Pays-Bas, Angleterre, Espagne. Trois pays, trois championnats dans lesquels Rutgerus Johannes Martinus van Nistelrooij, dit "Ruud van Nistelrooy" a été sacré meilleur buteur. Une performance qui impose le respect, surtout pour un milieu de terrain de formation. Retour sur la trajectoire d'un chien fou devenu renard des surfaces. C’est dans sa ville natale d'Oss que le jeune Ruud débute, dans les équipes juniors. 


Réputé pour son abnégation et sa vitesse - malgré sa grande taille (1,88 m) - le Néerlandais décroche un contrat professionnel au FC Den Bosch qui le mène en 1997 au SC Heerenveen. Il ne faut ensuite qu'une saison au rugueux milieu de terrain pour taper dans l'oeil du PSV Eindhoven. Car van Nistelrooy n'a pas toujours été attaquant. Il doit son repositionnement à son entraîneur à Heerenveen, Foppe de Haan. Surles conseils de son coach, "RVN" décortique des séquences de la référence néerlandaise de l'époque, Dennis Bergkamp. Résultat, treize buts et un transfert au PSV, où ses performances se révèlent encore meilleures.


Pour sa première saison à Eindhoven, Ruud plante 31 banderilles en 34 rencontres ! Meilleur buteur du championnat au terme de l'exercice, il renouvelle sa performance la saison suivante, avec 29 réalisations cette fois. La machine à buts est lancée et les gros d'Europe sont déjà sur les rangs. Manchester United est alors à deux doigts de conclure le deal, ou plutôt à un genou, avant la tuile. an Nistelrooy ne peut éviter l'étape "rupture des ligaments croisés", hantise de tout footballeur professionnel. Mais Sir Alex Ferguson n'en démord pas, il veut son attaquant et attend l'année suivante pour enfin le signer, en 2001, contre 19 millions d'euros. L'Angleterre découvre un véritable renard des surfaces, jamais rassasié. En cinq ans, Ruud dispute près de 220 rencontres, inscrit 150 buts et rafle tout sur le plan national.

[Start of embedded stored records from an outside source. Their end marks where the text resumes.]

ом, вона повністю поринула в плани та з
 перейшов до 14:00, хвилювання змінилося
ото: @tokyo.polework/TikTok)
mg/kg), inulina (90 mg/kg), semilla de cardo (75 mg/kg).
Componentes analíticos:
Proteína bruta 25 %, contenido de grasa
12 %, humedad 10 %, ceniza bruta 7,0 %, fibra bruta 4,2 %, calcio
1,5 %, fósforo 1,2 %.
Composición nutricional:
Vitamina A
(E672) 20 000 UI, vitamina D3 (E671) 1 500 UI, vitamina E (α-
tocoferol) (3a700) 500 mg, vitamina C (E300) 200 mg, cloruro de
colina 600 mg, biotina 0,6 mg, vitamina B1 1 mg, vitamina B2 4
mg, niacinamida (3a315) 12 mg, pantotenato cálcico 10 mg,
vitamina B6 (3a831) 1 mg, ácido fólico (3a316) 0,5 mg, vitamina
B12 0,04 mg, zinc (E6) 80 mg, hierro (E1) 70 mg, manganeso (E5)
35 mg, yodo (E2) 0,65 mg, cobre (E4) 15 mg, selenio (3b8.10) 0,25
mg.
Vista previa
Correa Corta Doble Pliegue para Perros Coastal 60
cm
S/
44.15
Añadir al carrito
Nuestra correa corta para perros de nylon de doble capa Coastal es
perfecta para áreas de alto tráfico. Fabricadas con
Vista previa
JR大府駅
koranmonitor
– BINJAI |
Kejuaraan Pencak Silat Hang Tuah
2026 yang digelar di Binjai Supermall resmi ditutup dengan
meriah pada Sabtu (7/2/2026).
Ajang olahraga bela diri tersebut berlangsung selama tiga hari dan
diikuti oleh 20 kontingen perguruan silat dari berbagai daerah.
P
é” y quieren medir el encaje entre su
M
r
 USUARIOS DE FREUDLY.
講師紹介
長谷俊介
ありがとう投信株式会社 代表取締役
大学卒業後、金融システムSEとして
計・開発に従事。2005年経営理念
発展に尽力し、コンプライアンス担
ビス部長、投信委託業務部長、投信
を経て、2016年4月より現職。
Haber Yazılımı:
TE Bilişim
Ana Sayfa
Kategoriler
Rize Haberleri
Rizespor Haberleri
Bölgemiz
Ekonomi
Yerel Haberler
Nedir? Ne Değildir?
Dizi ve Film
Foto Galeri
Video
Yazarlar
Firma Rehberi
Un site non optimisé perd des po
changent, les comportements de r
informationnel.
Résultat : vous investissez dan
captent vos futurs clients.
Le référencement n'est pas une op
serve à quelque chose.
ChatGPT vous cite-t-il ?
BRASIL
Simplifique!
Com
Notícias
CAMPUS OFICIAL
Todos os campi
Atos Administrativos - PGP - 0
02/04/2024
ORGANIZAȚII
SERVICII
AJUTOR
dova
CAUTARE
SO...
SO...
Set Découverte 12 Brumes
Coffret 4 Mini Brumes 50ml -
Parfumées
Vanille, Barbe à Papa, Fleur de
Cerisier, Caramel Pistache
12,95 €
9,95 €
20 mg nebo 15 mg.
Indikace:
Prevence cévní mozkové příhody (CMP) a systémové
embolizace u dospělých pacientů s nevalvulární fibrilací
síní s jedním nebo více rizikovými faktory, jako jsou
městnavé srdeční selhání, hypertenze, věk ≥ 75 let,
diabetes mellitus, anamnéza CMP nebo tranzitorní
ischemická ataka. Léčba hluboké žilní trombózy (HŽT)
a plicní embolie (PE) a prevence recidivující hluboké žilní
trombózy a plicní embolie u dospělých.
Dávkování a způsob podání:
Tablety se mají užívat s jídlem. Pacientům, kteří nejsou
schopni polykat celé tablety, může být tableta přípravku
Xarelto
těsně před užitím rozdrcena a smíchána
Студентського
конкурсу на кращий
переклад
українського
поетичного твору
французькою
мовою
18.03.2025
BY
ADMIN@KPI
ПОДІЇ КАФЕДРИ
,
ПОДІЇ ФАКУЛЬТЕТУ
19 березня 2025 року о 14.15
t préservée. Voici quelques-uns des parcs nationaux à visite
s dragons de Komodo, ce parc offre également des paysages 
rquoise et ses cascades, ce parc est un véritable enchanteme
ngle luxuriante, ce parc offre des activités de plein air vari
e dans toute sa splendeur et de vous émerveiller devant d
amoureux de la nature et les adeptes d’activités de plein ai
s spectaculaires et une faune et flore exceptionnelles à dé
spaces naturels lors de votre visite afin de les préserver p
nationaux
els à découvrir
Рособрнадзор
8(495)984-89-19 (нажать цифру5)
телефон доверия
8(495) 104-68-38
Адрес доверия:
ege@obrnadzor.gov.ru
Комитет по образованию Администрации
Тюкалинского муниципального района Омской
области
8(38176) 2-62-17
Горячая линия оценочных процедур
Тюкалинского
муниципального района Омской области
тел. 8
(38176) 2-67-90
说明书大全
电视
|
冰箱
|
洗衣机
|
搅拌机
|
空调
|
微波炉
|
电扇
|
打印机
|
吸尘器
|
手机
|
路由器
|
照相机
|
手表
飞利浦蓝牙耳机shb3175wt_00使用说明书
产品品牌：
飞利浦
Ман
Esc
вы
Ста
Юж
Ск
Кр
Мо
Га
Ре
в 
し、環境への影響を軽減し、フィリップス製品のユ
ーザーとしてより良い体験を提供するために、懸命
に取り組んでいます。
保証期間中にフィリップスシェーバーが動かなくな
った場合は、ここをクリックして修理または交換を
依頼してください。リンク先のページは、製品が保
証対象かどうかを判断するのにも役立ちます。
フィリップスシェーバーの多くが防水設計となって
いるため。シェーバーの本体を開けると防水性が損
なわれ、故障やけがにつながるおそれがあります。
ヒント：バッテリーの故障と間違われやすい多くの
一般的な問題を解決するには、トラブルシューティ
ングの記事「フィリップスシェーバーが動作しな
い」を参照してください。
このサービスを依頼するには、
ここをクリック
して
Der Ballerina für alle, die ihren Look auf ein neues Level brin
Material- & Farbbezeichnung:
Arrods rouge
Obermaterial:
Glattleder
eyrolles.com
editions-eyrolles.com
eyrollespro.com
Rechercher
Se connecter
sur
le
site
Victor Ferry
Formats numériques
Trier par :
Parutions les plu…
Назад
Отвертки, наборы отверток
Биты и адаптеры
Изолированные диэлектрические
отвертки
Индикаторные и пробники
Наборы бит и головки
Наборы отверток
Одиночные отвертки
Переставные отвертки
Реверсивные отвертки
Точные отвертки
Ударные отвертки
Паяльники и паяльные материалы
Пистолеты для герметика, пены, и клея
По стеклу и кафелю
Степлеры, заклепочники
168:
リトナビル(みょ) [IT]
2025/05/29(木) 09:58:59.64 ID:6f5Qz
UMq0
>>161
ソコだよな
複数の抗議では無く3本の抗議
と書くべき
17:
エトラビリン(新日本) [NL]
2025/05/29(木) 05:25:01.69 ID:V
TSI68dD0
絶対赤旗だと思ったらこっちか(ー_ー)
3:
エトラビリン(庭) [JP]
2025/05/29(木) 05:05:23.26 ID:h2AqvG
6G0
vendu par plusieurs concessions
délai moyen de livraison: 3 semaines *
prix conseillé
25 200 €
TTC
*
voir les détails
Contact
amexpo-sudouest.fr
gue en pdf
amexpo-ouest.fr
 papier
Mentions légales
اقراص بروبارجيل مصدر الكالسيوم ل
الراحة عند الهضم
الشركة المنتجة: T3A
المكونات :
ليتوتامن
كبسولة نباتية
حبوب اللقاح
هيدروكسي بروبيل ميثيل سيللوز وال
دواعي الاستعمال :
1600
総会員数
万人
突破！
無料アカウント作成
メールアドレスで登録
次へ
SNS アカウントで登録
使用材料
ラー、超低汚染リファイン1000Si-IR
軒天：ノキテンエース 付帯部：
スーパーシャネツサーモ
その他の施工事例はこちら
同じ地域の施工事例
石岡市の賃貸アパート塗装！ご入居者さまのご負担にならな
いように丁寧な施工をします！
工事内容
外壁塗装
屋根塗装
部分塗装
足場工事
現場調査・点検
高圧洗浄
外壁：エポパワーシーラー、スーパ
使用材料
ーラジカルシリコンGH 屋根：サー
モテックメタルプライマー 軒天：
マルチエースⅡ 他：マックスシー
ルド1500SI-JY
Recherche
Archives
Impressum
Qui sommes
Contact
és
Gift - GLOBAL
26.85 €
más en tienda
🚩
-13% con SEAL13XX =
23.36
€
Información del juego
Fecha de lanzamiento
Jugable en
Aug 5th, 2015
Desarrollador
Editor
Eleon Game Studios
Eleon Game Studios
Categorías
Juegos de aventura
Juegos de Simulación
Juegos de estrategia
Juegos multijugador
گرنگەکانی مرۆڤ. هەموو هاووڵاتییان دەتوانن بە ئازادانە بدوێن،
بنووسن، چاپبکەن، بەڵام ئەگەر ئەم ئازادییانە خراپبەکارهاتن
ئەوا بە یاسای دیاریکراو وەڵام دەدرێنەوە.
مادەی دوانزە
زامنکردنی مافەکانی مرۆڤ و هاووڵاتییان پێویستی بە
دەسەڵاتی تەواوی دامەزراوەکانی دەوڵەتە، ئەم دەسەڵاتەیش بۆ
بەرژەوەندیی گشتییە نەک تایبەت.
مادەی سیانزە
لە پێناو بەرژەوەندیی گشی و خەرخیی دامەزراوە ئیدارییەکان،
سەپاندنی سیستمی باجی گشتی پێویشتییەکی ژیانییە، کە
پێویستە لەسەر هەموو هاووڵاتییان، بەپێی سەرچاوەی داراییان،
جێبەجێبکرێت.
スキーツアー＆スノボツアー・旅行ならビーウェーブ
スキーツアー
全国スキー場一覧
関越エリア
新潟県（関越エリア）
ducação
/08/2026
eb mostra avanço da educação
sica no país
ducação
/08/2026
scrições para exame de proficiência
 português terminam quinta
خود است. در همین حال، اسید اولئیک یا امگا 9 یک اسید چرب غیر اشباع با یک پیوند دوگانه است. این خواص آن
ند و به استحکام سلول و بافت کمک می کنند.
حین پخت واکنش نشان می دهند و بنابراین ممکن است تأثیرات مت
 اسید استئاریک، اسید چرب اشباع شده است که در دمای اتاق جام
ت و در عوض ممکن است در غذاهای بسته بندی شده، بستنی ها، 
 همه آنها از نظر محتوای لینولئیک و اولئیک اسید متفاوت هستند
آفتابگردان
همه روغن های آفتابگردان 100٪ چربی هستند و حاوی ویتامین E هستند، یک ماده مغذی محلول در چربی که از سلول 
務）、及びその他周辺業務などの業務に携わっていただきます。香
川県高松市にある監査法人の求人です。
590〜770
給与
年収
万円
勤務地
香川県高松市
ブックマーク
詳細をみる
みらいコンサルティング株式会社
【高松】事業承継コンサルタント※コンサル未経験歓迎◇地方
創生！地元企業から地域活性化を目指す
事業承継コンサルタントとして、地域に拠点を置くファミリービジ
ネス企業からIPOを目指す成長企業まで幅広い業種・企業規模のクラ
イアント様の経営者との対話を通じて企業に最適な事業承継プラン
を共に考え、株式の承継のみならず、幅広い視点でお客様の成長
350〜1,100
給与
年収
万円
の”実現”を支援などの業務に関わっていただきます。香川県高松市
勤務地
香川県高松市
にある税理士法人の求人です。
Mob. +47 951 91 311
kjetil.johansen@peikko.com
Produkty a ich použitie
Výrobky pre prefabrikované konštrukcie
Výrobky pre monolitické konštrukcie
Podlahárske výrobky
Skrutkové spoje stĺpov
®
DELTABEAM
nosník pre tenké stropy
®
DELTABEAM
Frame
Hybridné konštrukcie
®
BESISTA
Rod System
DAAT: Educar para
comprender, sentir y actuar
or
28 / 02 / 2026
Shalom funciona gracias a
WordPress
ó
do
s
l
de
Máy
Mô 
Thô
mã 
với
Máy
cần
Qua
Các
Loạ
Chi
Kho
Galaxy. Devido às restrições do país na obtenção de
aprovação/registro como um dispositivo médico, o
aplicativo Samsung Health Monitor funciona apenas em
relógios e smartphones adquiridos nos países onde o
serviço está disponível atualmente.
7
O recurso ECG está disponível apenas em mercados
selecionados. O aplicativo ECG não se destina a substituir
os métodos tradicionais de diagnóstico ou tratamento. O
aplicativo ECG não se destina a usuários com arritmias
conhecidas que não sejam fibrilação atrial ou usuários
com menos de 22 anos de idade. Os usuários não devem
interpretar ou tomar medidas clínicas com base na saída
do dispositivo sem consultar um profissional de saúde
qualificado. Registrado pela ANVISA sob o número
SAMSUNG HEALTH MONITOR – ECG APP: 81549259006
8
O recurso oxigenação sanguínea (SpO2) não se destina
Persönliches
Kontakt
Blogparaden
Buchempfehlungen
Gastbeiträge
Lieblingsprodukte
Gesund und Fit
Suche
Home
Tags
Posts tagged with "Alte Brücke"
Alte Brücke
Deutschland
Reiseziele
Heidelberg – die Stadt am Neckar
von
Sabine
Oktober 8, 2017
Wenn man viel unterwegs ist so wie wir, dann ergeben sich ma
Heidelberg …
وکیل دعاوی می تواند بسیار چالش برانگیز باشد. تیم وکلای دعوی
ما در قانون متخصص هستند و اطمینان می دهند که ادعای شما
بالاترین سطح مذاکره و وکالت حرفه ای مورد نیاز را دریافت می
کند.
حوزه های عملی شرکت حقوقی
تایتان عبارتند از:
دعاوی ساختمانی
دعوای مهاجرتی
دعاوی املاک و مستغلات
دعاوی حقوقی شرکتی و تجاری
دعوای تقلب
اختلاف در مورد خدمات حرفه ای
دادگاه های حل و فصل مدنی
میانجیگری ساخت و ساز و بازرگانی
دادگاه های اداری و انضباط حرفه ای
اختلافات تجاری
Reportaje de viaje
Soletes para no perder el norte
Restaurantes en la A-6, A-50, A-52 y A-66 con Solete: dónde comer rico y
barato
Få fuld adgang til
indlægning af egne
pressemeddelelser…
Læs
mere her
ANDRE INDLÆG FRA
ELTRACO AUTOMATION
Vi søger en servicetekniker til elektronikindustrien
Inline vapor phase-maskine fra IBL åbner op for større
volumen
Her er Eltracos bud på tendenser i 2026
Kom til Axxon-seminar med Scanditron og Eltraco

Premier League, FA Cup, League Cup, Community Shield, la besace du striker se remplit à vitesse grand V sauf sur la scène européenne en dépit d'un titre de meilleur buteur de la Ligue des Champions en 2002. Pour réaliser ses rêves autant que pour fuir quelques problèmes à MU, il s'engage avec le Real Madrid en 2006. Référence mondiale à son poste, il arrive sur le toit du monde. Les Merengue mettent 15 M€ sur la table pour attirer leur grand attaquant. Ils ne vont pas être déçus. Comme il en a pris l'habitude, van Nistelrooy est couronné meilleur buteur du championnat au terme de sa première saison. En quatre ans, il franchit la barre des 60 buts en tutoyant celle des 100 matchs avec le Real. Mais en 2009, Florentino Pérez frappe un grand coup sur le marché des transferts : Cristiano Ronaldo, Kaká, et Karim Benzema s'ajoutent au déjà talentueux Gonzalo Higuaín. Trop de concurrence pour l'Oranje qui file à Hambourg. Douze mois seulement. Après une dernière pige à Málaga, il met un terme à une carrière bien remplie en 2012. En vingt ans, le grand Ruud aura marqué l'histoire de son poste et en aura rempli pleinement les critères. Utile pour l'équipe, efficace, attaquant.